»»
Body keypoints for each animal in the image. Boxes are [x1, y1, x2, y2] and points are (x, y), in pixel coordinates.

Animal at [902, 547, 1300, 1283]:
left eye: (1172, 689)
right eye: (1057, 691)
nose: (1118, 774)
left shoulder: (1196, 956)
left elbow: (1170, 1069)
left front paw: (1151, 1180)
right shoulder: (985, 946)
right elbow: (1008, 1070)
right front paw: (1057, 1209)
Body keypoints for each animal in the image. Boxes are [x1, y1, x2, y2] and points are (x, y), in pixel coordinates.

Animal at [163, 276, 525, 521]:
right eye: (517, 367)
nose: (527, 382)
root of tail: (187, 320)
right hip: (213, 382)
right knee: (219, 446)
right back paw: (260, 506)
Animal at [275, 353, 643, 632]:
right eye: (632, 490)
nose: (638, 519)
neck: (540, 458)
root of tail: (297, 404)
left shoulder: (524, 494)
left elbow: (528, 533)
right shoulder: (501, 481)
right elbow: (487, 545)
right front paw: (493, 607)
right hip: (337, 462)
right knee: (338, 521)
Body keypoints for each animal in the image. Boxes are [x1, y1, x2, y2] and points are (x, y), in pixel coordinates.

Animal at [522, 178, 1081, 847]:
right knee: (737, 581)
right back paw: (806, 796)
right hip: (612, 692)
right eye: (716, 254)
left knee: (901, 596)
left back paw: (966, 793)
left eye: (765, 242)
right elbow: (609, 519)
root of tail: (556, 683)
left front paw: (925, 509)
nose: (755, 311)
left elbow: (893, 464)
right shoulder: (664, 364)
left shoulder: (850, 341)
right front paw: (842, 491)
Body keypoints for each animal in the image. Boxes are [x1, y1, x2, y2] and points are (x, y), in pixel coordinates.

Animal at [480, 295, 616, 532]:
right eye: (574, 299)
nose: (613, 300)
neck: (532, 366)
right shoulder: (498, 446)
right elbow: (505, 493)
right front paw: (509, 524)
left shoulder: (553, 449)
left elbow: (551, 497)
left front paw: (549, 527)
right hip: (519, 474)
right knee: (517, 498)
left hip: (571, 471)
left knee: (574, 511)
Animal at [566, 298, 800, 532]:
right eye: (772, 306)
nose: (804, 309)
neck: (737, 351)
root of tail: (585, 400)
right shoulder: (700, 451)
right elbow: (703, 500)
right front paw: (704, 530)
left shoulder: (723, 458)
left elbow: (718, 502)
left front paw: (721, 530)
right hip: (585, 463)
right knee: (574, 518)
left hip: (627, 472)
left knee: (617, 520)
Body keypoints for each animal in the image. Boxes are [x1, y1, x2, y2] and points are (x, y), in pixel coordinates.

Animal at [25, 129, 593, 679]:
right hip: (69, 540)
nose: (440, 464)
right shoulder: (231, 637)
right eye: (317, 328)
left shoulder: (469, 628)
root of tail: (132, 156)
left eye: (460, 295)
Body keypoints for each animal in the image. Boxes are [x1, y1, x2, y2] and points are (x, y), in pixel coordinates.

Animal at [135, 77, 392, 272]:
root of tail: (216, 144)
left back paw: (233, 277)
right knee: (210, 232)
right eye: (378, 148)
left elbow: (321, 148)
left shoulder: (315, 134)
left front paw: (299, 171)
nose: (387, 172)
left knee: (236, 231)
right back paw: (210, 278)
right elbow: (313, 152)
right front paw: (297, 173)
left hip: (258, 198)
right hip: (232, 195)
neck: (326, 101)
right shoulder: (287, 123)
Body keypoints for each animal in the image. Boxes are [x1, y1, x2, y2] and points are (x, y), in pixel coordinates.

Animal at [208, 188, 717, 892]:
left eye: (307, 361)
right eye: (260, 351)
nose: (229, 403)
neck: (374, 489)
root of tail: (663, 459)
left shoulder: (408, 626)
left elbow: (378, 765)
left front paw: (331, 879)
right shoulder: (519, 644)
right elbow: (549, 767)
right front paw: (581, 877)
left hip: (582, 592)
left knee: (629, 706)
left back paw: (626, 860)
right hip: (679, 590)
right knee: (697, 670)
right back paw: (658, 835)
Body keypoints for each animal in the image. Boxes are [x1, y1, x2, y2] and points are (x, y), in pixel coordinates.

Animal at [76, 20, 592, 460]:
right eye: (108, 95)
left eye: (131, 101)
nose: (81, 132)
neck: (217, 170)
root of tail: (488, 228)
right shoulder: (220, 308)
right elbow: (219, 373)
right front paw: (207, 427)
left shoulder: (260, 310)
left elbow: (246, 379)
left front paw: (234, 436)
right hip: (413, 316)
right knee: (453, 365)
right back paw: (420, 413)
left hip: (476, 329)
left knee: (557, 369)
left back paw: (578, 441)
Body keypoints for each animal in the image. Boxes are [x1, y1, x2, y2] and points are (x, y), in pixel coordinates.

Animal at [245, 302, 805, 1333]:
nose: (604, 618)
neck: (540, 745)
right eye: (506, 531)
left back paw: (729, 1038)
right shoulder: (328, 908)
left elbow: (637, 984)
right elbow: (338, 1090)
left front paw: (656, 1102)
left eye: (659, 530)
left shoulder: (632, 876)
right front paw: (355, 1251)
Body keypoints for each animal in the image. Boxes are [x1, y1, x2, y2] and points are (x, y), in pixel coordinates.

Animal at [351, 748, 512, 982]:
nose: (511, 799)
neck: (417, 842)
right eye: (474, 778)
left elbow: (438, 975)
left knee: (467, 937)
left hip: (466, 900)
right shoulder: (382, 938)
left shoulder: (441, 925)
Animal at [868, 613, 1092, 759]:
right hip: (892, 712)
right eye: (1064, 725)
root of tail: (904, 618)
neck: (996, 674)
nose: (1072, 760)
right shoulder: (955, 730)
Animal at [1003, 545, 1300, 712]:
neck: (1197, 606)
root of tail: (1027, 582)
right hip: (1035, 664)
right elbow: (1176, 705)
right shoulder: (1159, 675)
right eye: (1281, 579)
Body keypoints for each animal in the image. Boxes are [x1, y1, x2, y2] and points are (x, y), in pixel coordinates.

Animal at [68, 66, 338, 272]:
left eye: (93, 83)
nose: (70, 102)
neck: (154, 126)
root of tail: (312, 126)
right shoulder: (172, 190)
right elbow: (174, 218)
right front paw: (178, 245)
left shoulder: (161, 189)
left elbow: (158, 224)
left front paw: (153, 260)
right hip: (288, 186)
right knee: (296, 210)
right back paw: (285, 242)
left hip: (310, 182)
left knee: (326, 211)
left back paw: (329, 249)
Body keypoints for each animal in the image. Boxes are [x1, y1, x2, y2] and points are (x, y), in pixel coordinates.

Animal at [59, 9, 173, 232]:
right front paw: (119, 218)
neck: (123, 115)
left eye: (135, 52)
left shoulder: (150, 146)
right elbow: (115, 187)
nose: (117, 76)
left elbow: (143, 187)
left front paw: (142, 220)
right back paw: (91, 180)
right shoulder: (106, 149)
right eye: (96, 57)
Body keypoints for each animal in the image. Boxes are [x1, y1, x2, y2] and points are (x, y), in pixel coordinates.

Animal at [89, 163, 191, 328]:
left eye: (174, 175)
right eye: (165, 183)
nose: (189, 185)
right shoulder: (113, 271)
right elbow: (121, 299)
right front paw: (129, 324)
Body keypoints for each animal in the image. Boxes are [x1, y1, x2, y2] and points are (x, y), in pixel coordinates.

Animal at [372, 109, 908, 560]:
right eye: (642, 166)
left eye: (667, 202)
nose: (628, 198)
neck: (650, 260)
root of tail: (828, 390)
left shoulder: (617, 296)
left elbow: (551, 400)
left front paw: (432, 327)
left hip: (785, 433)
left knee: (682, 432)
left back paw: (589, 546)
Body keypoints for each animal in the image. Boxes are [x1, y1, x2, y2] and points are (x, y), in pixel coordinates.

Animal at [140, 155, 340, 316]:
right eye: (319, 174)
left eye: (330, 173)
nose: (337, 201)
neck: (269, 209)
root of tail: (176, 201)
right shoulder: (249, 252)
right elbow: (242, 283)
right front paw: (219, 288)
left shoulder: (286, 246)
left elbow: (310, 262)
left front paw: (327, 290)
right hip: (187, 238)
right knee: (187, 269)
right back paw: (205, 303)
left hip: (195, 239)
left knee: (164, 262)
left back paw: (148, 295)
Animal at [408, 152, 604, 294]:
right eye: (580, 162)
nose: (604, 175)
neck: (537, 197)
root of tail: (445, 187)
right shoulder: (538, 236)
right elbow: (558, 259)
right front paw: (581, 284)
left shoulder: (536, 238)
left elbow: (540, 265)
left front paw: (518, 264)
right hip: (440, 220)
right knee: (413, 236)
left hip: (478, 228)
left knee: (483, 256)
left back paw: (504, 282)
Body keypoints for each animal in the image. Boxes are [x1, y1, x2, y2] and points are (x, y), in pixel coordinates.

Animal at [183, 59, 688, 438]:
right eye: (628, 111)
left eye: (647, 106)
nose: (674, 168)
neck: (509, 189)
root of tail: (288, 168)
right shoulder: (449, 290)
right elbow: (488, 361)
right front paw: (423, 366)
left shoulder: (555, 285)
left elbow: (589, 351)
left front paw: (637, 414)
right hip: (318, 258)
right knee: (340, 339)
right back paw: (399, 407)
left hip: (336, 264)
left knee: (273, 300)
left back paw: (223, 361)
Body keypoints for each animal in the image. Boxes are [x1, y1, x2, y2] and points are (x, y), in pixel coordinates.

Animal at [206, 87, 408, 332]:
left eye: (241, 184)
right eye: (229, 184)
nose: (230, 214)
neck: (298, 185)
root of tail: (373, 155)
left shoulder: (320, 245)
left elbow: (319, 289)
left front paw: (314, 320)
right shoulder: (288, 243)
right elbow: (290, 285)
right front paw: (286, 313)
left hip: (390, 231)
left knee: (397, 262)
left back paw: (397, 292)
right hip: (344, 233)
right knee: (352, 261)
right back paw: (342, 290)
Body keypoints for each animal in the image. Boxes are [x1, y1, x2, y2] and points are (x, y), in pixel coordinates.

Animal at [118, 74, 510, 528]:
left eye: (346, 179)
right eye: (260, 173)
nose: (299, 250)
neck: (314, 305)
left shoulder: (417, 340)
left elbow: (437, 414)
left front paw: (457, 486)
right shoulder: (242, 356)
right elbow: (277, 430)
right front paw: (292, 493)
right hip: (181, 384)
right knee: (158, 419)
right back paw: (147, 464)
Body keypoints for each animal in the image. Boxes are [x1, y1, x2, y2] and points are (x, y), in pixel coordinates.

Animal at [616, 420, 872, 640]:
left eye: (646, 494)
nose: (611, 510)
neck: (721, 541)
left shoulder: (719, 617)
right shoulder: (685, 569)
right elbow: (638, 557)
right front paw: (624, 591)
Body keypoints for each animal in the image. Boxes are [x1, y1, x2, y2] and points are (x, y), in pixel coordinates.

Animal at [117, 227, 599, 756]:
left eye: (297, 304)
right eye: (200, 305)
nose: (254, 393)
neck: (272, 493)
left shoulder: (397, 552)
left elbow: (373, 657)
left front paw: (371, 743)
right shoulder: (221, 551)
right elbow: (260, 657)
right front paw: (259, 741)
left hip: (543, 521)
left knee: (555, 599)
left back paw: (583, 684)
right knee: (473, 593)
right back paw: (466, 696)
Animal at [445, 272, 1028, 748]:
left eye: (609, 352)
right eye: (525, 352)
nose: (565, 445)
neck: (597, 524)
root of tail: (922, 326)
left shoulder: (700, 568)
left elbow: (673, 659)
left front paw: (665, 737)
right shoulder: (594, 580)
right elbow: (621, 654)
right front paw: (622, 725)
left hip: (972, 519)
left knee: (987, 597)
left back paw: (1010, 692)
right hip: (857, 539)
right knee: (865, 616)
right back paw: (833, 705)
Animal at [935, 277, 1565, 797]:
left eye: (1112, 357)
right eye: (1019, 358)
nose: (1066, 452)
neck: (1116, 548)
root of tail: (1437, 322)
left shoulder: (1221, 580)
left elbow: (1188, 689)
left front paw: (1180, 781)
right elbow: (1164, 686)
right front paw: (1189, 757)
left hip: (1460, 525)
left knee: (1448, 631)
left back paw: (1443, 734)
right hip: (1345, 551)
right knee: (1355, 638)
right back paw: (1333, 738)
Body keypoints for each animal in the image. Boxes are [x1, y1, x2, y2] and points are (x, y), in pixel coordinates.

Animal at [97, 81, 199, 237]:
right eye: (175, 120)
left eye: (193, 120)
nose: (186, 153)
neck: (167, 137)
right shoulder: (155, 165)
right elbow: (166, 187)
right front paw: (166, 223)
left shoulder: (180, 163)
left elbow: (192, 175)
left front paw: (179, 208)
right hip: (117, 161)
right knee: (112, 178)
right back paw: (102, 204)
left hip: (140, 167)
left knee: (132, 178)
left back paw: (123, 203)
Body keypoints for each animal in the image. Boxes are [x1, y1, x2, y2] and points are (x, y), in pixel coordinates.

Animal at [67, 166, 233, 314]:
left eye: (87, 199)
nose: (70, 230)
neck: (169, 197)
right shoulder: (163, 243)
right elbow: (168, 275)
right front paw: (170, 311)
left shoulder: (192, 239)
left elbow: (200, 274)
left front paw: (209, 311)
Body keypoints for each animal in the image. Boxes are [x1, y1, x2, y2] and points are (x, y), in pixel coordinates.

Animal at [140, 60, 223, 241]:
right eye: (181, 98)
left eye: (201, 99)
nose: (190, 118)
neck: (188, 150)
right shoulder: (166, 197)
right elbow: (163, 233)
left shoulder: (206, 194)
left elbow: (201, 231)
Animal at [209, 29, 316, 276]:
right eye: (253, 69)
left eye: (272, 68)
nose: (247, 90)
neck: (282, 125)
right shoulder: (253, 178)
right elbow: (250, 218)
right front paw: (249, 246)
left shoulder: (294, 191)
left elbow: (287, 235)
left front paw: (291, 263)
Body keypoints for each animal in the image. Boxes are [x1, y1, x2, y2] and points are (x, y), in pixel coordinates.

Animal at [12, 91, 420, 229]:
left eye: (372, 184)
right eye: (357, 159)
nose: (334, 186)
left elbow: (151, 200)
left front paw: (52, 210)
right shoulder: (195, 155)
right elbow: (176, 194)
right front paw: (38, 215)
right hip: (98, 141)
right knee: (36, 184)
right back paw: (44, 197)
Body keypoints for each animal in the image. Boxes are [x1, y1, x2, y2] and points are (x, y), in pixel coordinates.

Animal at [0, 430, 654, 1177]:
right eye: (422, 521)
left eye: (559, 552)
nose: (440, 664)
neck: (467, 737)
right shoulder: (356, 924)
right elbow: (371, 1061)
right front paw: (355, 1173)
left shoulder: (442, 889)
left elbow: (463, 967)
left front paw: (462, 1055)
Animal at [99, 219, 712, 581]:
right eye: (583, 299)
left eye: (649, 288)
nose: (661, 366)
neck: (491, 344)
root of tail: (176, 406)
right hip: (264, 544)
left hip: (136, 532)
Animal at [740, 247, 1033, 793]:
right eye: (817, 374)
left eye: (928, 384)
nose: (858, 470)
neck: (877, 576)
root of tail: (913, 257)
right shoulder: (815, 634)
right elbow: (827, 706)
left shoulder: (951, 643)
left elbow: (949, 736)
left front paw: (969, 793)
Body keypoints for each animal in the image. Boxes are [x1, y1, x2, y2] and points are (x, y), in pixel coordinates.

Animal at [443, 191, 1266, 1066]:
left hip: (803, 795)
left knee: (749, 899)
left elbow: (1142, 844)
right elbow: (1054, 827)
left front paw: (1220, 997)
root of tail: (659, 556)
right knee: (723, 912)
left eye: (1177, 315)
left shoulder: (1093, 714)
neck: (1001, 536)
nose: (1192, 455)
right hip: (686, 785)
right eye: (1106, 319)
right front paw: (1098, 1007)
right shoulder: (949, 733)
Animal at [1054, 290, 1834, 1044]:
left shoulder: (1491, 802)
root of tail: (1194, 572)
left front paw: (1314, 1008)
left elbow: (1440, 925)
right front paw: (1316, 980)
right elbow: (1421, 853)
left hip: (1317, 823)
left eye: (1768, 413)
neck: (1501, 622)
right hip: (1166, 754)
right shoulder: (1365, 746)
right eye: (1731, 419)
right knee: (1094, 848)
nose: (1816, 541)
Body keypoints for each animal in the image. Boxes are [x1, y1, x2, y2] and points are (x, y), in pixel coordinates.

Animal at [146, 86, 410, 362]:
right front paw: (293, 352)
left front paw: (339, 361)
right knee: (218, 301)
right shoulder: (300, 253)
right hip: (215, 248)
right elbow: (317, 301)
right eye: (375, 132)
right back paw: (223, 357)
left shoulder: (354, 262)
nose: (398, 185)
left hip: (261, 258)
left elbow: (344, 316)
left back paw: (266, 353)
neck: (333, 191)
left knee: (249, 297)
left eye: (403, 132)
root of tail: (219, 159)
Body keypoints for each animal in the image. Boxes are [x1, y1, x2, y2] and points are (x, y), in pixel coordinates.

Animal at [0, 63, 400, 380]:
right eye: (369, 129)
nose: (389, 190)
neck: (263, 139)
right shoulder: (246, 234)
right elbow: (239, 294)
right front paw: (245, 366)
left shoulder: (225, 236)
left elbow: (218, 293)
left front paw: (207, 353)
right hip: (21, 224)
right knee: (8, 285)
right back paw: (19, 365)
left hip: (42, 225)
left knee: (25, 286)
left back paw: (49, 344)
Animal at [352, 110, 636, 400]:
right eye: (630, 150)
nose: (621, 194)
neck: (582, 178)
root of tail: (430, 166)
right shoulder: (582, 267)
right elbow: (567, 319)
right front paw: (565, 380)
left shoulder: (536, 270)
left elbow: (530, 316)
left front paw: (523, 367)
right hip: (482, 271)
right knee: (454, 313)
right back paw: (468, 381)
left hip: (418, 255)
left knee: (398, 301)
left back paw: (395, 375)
««
Take from the material above the lines running from the one with "right elbow: (1008, 1070)" through the one with "right knee: (338, 521)", and repeat them exactly, with nothing else.

right elbow: (1008, 1070)
right front paw: (1057, 1209)
Body keypoints for each animal in the image. Boxes are [x1, y1, x2, y2] and points are (x, y), in pixel coordinates.

Animal at [163, 276, 525, 521]:
right eye: (517, 367)
nose: (527, 382)
root of tail: (187, 320)
right hip: (213, 382)
right knee: (219, 446)
right back paw: (260, 506)
Animal at [275, 353, 643, 632]:
right eye: (632, 490)
nose: (638, 519)
neck: (540, 458)
root of tail: (297, 404)
left shoulder: (524, 494)
left elbow: (528, 533)
right shoulder: (501, 481)
right elbow: (487, 545)
right front paw: (493, 607)
right hip: (337, 462)
right knee: (338, 521)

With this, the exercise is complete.